0

I've made a python script that uploads the files into s3 bucket. I need the script to run periodically from within the docker container.

#!/usr/local/bin/python3

import boto3
from botocore.errorfactory import ClientError
import os
import glob
import json
import time

s3_client = boto3.client('s3')
s3_bucket_name = 'ap-rewenables-feature-data'

uploaded = None
max_mod_time = '0'
file_list = glob.glob('/data/*.json')
file_mod_time = None

# get mod time for all file in data directory
file_info = [{'file': file, 'mod_time': time.strftime(
    '%Y-%m-%d %H:%M:%S', time.gmtime(os.path.getmtime(file)))} for file in file_list]

timestamp_sorted_file_info = sorted(file_info, key = lambda f: f['mod_time'])

if os.path.exists('max_mod_time.json'):
    with open('max_mod_time.json', 'r') as mtime:
        max_mod_time = json.load(mtime)['max_mod_time']

# TODO: fix strange behavior in Docker Container
# upload the files tp s3
for file in timestamp_sorted_file_info:
    file_mod_time = file['mod_time']
    # file_mod_time = '2020-09-19 13:28:53' # for debugging
    file_name = os.path.basename(file['file'])
    uploaded = False

    if file_mod_time > max_mod_time:
        with open(os.path.join('/data/', file_name), "rb") as f:
            s3_client.upload_fileobj(f, s3_bucket_name, file_name)

            # error check - https://stackoverflow.com/a/38376288/7582937
            try:
                s3_client.head_object(Bucket=s3_bucket_name, Key=file_name)
            except ClientError as error:
                # Not found
                if error.response['ResponseMetadata']['HTTPStatusCode'] == 404:
                    raise error

    uploaded = True

# save max mod time to file
# https://stackoverflow.com/a/5320889/7582937
object_to_write = json.dumps(
    {"max_mod_time": file_mod_time})

if uploaded:
    if object_to_write:
        open('max_mod_time.json', 'w').write(str(object_to_write))

I'm using crond within 3.7-alpine python container.

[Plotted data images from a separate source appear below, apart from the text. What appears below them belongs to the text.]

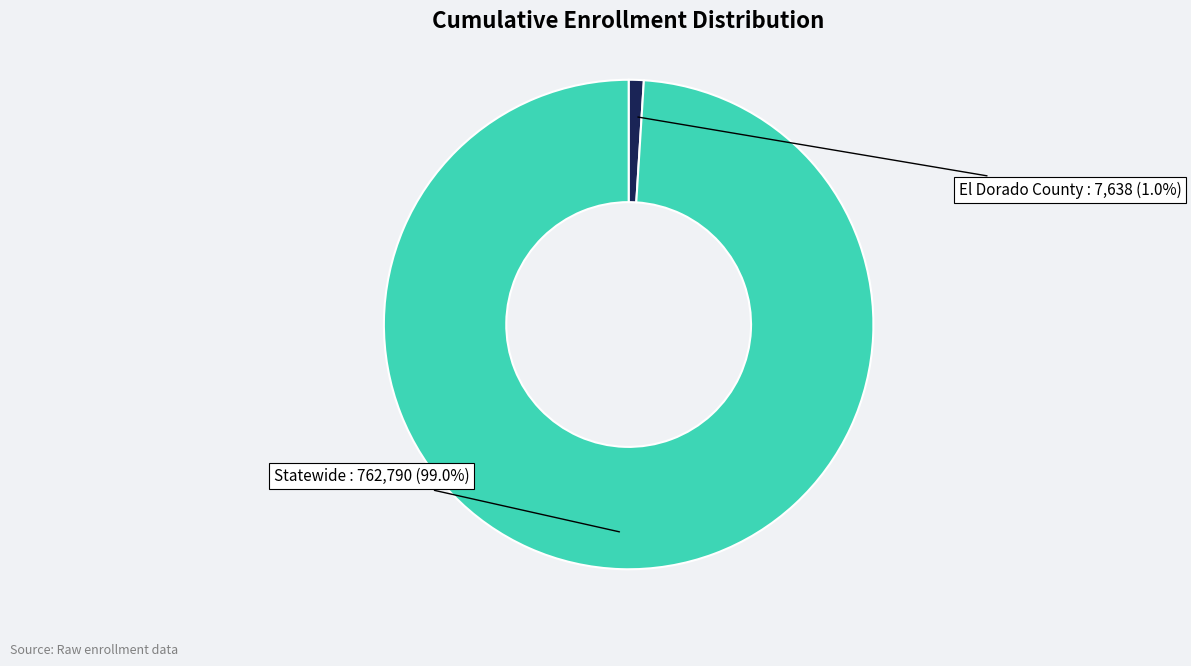

Is there any slice that represents more than half of the pie?

Yes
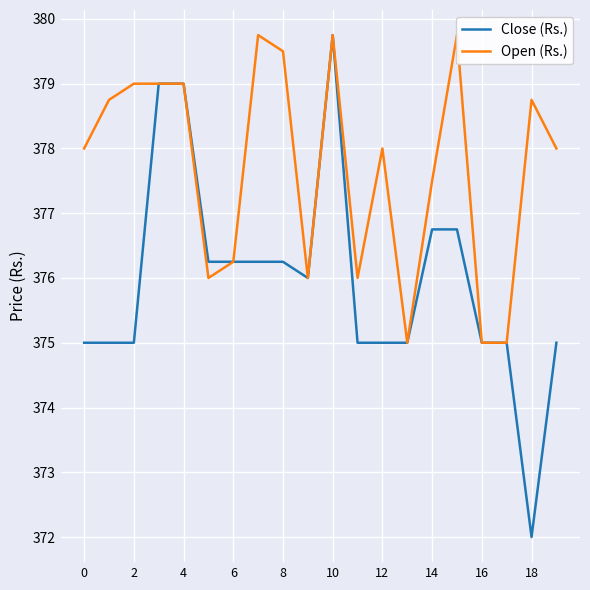

True or false: Close (Rs.) has more than 1 interior local peaks.

False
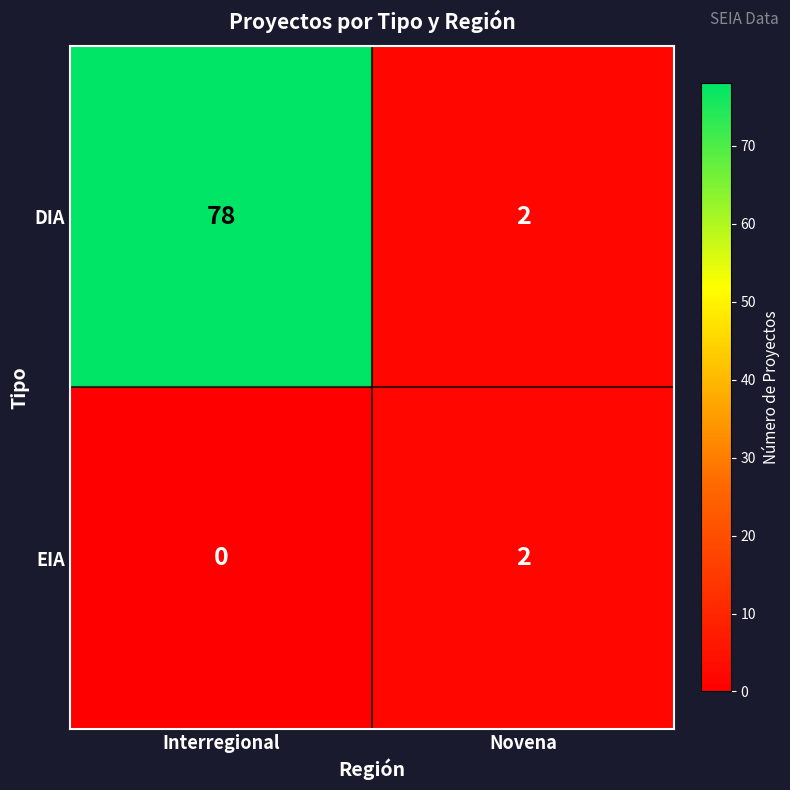

True or false: DIA has a value of 3 at Novena.

False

My Dockerfile is bellow:

FROM python:3.7-alpine

WORKDIR /scripts

RUN pip install boto3

ENV AWS_ACCESS_KEY_ID=############
ENV AWS_SECRET_ACCESS_KEY=###################

COPY s3-file-upload-crontab /etc/crontabs/root
RUN chmod 644 /etc/crontabs/root

COPY s3_upload.py /scripts/s3_upload.py
RUN chmod a+x /scripts/s3_upload.py

ENTRYPOINT crond -f

The script is suppose to run periodically and upload any new files into the s3 bucket, bellow is my crontab file.

5-10/1 * * * * /bin/pwd; /scripts/s3_upload

I'm using docker-compose.yml to build bring up the container and sync host directory to directory in container.

version: '3.8'
services:
  s3-data-transfer:
    image: ap-aws-s3-file-upload 
    build:
      context: ./s3-data-upload/
    volumes:
      - ./data/features:/data

After running docker-compose build and docker-compose up all I get as far as output is this:

Creating highspeed_s3-data-transfer_1 ... done
Attaching to highspeed_s3-data-transfer_1

It just hangs there, I've manually tested the script by attaching to the container, creating files and running the upload script. It works as it should when ran manually.

There seems to be something wrong with crond config/setup, I don't see anything that could cause issues.

How can I fix this? Any suggestions are welcome.

Thank You.

Yury Stanev
  • 37
  • 1
  • 10

1 Answers1

0

After a while I was able to fix the problem by properly setting my timing in crobtab to:

4/10 * * * * /bin/pwd; /scripts/s3_upload
Yury Stanev
  • 37
  • 1
  • 10